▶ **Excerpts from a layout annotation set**

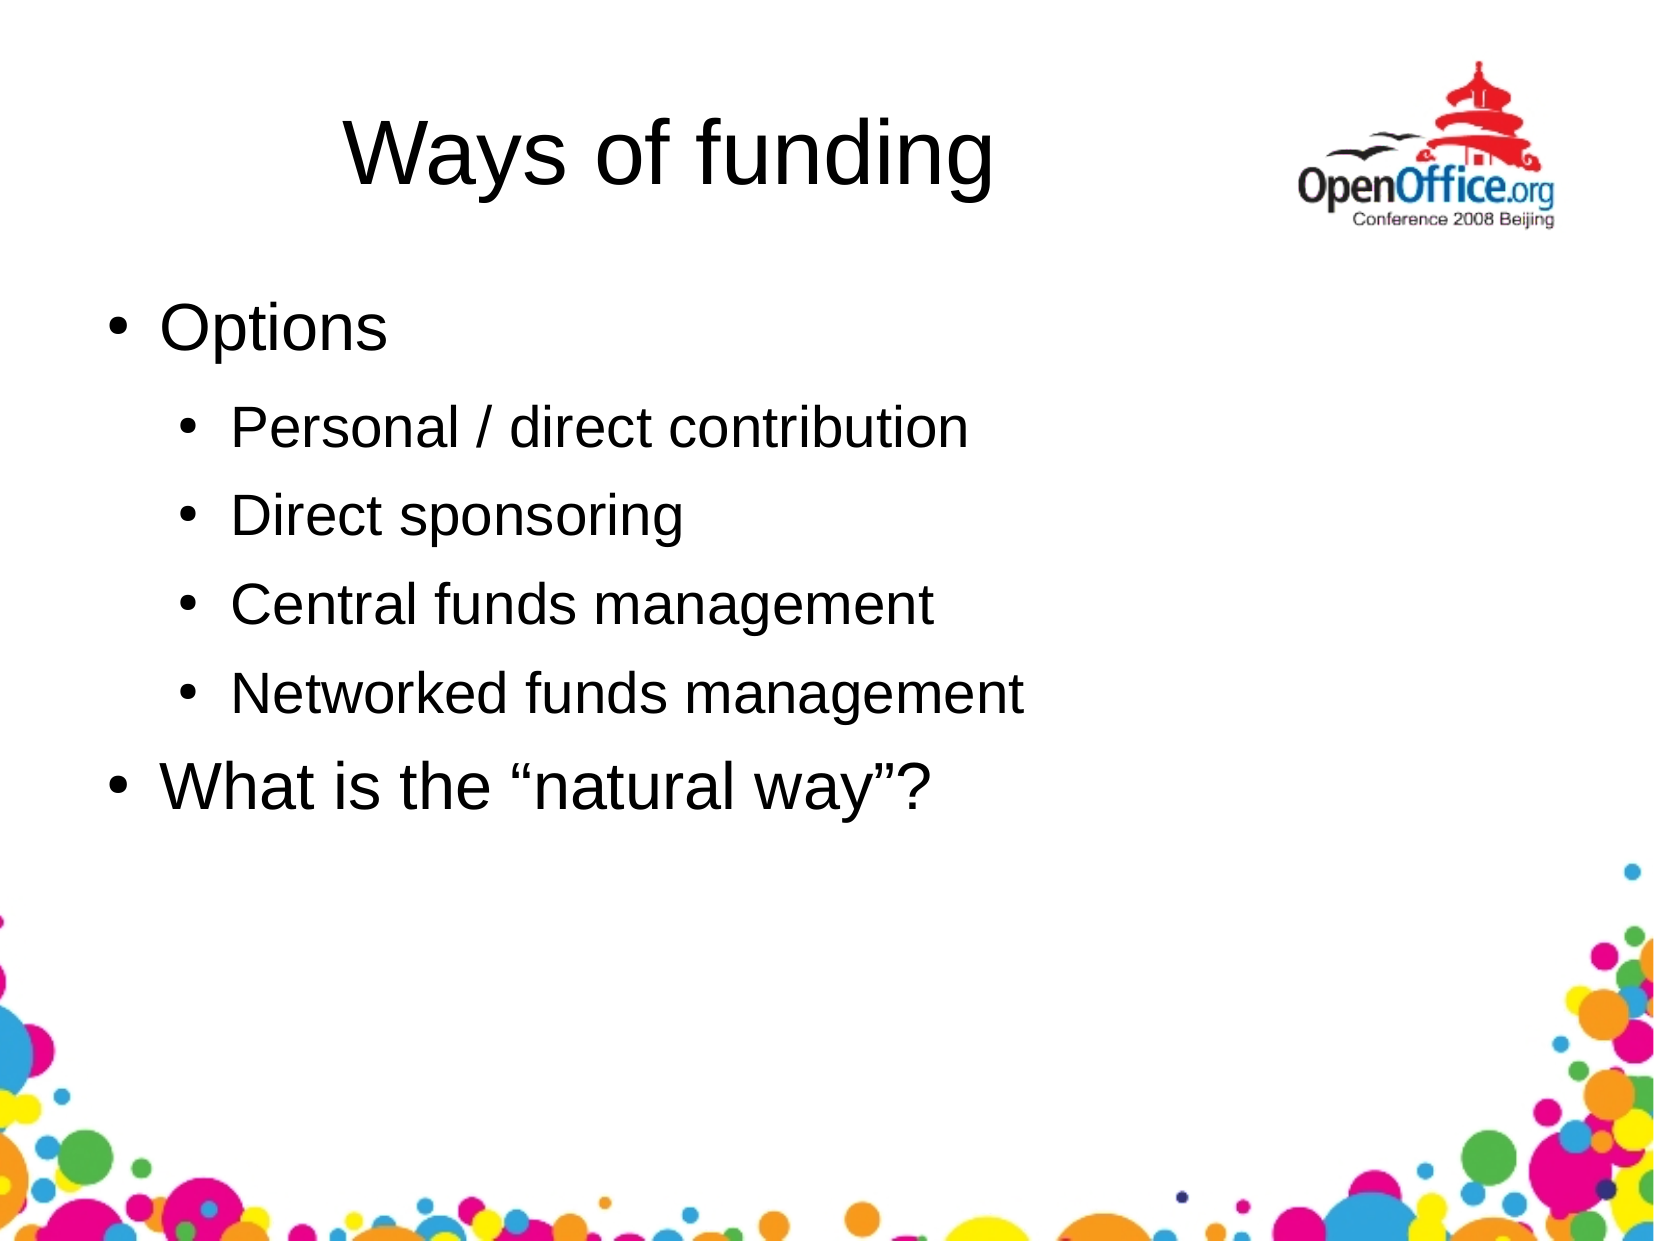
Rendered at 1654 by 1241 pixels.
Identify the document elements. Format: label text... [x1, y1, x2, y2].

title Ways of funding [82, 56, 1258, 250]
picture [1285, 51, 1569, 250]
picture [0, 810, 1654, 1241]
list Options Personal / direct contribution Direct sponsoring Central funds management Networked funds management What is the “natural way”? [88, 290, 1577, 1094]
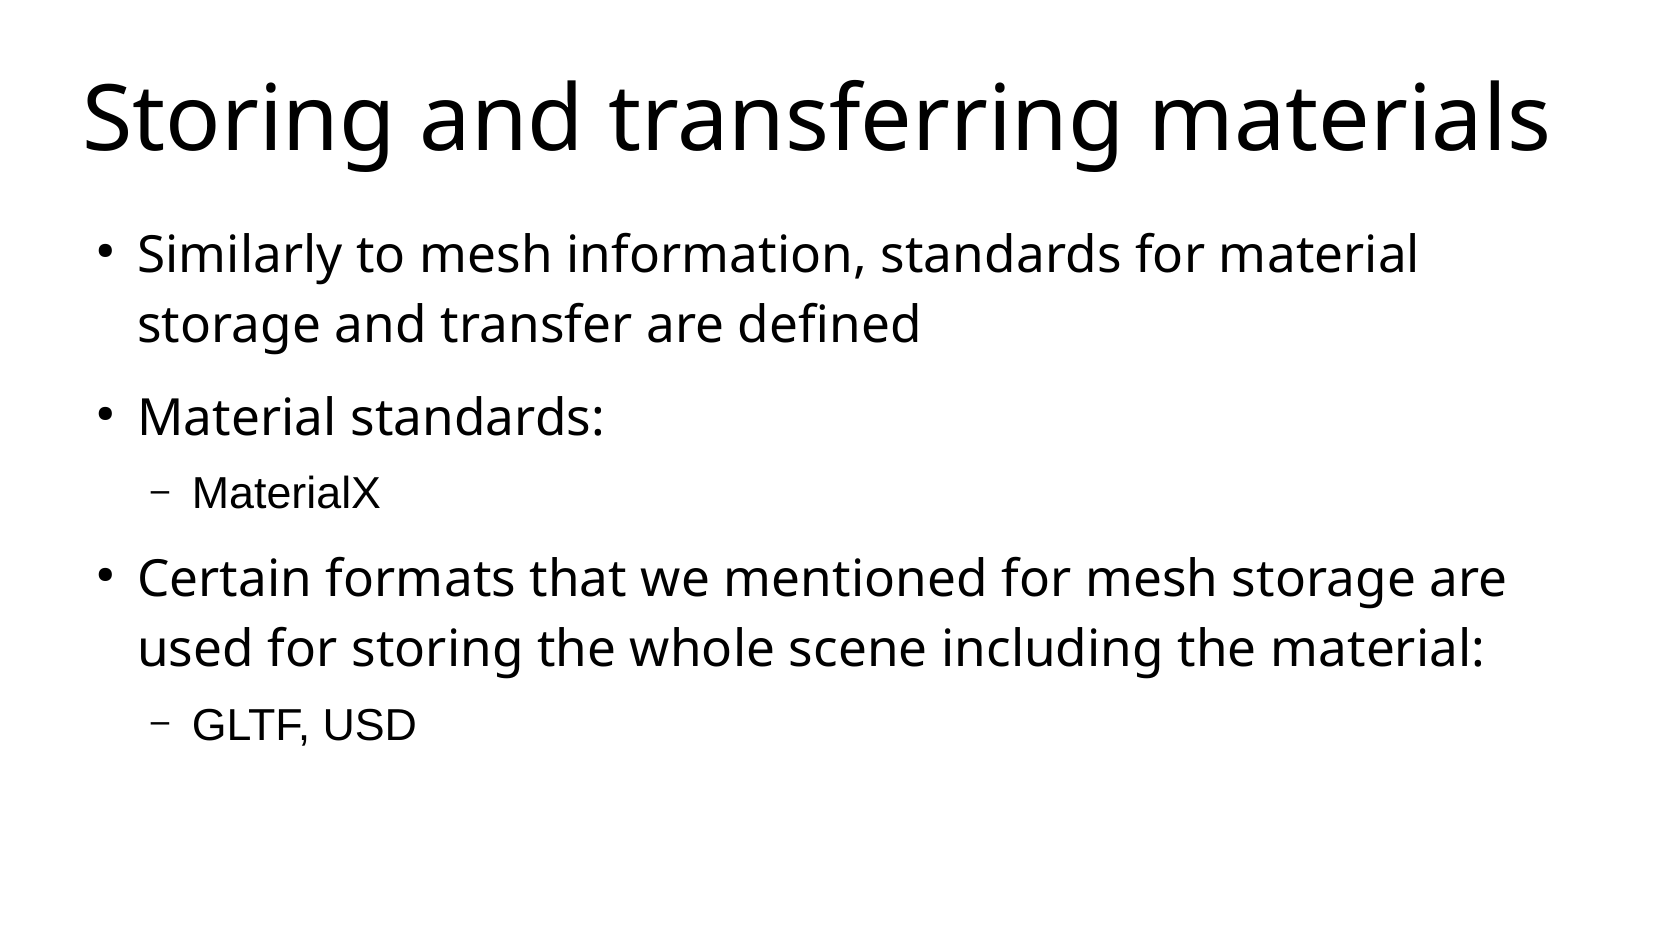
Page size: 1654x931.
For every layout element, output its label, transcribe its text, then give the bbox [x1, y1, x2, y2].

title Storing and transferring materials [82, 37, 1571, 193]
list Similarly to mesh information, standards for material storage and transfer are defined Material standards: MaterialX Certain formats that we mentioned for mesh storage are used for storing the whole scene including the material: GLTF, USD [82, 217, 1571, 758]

▶ **PROBLEM TO SOLVE**
Retype every entry above line for line, leaving out the pictures.

▶ **RESULT**
Rendered at 1654 by 1241 pixels.
Identify the document elements. Format: label text... [x1, y1, x2, y2].

title Ways of funding [82, 56, 1258, 250]
picture [1285, 51, 1569, 250]
picture [0, 810, 1654, 1241]
list Options Personal / direct contribution Direct sponsoring Central funds management Networked funds management What is the “natural way”? [88, 290, 1577, 1094]
Page size: 1654x931.
For every layout element, output its label, transcribe its text, then give the bbox [x1, y1, x2, y2].

title Storing and transferring materials [82, 37, 1571, 193]
list Similarly to mesh information, standards for material storage and transfer are defined Material standards: MaterialX Certain formats that we mentioned for mesh storage are used for storing the whole scene including the material: GLTF, USD [82, 217, 1571, 758]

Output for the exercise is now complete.